◆ Action item ◆
Copy the lines below verbatim. Begin with the first and end with the line containing "CAUTION : TO".
————————
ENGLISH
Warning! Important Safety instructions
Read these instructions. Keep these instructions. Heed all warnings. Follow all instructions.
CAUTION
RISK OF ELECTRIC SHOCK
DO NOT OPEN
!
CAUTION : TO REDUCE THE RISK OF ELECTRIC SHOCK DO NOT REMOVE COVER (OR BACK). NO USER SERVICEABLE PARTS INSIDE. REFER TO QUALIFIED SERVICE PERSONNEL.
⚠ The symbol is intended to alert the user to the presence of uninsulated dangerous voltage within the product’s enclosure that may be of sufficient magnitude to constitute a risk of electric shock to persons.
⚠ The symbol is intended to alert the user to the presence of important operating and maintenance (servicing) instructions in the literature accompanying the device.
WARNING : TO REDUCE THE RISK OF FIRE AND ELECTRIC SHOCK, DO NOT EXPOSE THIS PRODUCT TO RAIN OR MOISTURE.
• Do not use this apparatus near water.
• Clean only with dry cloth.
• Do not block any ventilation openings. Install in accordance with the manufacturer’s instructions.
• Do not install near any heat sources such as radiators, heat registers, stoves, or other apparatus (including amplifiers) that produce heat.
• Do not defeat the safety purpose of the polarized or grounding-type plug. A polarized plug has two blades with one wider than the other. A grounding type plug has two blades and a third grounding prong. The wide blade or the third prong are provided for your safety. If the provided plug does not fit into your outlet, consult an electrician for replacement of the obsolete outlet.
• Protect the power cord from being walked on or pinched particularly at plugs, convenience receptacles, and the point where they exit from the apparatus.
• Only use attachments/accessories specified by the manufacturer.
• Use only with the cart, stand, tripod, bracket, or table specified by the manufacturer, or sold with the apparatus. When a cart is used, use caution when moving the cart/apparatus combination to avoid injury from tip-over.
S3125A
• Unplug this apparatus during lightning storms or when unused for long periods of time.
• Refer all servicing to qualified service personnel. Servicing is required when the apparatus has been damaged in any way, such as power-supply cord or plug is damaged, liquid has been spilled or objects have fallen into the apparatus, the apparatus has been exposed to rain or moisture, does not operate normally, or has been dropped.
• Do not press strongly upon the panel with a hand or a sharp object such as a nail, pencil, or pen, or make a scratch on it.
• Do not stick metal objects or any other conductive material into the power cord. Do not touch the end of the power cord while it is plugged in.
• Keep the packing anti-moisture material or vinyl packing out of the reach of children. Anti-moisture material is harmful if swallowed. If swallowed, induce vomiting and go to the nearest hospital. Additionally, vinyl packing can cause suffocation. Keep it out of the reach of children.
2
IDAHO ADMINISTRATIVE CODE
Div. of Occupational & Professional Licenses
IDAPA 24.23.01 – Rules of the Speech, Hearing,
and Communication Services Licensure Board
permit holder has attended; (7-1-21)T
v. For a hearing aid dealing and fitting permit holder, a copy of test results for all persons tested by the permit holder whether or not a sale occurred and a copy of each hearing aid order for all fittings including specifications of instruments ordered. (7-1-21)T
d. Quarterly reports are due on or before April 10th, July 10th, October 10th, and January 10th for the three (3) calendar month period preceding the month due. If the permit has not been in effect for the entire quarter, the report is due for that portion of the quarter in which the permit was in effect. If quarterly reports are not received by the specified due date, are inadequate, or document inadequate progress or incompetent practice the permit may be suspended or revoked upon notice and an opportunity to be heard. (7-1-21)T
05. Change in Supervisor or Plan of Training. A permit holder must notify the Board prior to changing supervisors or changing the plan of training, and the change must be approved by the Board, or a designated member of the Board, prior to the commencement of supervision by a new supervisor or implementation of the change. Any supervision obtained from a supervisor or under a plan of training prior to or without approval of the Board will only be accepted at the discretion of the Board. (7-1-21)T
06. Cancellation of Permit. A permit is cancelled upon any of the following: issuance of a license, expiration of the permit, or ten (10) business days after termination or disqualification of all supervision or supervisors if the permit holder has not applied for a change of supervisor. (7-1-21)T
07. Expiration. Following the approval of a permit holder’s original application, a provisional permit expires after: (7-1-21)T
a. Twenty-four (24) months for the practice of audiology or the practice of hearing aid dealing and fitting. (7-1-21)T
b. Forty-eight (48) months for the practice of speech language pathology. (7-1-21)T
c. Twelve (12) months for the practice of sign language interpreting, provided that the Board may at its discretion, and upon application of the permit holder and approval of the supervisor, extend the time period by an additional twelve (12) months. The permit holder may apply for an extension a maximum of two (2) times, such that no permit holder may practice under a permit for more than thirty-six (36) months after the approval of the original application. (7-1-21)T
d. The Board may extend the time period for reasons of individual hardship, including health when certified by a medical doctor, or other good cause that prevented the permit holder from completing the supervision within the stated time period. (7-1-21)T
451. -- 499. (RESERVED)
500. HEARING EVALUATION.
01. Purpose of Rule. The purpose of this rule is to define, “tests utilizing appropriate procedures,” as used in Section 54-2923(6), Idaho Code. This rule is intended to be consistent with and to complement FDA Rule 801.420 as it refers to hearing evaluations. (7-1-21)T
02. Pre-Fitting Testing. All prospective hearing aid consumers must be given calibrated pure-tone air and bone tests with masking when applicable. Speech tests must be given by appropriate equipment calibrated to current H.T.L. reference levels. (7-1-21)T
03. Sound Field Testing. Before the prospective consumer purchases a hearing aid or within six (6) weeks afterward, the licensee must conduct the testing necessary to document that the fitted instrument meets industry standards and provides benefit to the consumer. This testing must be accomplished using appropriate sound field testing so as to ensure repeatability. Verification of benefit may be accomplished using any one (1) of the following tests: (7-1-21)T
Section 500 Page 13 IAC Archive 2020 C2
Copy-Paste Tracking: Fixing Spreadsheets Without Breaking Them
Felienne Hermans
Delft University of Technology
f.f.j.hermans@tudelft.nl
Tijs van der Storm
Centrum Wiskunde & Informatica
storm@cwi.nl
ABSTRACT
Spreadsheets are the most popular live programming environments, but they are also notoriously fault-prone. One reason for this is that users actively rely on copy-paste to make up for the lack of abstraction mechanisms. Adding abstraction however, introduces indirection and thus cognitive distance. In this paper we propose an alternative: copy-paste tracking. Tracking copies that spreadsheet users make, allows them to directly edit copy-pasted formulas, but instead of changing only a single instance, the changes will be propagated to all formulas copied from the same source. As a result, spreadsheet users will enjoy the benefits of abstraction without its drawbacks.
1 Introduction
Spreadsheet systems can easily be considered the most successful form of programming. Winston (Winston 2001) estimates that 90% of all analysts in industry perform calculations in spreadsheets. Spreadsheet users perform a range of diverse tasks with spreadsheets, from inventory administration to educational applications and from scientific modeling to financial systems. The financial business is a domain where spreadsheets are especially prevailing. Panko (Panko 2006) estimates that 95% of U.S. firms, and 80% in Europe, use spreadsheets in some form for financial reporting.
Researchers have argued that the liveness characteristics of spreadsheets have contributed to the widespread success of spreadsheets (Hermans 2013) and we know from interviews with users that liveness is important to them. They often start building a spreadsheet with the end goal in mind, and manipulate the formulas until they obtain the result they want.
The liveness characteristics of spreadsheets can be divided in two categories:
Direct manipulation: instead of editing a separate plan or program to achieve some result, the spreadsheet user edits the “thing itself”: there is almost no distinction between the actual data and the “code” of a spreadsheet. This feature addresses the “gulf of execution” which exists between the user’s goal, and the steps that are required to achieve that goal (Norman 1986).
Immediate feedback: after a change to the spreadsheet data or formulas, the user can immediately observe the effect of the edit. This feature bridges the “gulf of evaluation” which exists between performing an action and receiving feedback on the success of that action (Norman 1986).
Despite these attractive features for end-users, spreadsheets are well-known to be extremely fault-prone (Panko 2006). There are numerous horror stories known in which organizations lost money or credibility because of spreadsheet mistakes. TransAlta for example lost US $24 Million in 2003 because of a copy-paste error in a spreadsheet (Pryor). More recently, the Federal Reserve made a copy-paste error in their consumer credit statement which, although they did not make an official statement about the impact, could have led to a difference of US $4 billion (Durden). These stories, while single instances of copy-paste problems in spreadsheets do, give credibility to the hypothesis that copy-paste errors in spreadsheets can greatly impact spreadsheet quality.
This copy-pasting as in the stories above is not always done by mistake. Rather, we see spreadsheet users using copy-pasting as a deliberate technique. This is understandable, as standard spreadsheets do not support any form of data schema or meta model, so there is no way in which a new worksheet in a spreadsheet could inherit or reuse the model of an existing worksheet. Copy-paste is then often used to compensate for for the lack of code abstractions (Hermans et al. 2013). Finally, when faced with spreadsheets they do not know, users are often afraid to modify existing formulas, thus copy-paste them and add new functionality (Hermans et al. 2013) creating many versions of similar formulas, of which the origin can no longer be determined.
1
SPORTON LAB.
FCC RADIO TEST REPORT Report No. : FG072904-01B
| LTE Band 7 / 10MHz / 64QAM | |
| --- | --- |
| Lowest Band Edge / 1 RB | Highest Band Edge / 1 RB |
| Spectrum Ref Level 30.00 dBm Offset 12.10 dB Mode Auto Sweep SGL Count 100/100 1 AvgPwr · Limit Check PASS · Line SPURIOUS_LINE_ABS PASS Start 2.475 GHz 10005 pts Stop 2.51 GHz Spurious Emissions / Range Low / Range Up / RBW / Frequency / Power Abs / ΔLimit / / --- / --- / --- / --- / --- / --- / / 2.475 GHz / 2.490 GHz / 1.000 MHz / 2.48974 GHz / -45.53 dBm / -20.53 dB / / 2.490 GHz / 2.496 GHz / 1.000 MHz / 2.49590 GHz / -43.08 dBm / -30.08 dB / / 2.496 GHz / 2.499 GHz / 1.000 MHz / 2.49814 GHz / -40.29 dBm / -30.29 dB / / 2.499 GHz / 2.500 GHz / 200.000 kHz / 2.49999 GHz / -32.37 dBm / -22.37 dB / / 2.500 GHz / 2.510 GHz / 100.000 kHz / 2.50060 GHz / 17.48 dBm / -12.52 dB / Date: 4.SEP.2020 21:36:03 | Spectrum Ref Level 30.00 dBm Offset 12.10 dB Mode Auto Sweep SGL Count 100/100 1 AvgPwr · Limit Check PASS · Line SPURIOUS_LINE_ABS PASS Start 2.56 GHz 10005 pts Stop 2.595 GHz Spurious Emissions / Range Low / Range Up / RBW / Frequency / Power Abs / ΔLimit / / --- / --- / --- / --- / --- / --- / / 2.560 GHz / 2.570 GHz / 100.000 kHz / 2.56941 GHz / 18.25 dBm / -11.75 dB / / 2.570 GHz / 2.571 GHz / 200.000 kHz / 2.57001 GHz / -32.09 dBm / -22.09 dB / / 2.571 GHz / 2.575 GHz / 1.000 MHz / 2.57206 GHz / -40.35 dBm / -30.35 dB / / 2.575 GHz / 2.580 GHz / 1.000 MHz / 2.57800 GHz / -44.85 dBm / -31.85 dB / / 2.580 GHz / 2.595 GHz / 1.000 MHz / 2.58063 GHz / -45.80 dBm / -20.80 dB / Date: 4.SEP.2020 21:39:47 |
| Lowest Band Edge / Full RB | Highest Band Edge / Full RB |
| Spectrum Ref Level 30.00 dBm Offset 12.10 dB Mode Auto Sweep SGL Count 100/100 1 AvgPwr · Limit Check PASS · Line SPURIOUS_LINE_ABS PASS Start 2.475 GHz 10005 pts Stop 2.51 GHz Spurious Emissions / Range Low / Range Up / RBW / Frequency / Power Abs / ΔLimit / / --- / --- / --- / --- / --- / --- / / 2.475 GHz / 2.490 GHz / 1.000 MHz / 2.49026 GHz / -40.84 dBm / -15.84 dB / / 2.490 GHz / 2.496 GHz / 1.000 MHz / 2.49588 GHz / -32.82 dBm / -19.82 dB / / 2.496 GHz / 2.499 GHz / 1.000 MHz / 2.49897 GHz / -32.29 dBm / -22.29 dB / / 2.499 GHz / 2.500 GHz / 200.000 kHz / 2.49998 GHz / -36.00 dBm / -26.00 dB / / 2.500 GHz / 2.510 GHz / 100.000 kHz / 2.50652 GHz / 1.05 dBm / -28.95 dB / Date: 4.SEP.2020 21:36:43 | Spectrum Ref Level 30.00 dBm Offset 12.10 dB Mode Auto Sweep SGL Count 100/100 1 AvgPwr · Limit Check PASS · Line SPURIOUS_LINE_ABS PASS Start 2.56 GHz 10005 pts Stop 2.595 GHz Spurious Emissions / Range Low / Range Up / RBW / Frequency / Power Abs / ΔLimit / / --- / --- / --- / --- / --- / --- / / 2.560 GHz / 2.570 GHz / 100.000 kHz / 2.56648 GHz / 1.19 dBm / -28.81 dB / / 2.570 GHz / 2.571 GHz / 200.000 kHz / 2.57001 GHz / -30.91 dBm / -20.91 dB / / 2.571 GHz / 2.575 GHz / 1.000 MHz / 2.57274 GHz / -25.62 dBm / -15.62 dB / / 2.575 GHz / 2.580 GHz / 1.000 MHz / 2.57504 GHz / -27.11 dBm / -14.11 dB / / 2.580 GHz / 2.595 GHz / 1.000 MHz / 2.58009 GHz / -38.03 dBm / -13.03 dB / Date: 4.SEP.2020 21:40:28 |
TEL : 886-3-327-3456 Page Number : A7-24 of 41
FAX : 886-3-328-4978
————————
◆ Solution to this task ◆
ENGLISH
Warning! Important Safety instructions
Read these instructions. Keep these instructions. Heed all warnings. Follow all instructions.
CAUTION
RISK OF ELECTRIC SHOCK
DO NOT OPEN
!
CAUTION : TO REDUCE THE RISK OF ELECTRIC SHOCK DO NOT REMOVE COVER (OR BACK). NO USER SERVICEABLE PARTS INSIDE. REFER TO QUALIFIED SERVICE PERSONNEL.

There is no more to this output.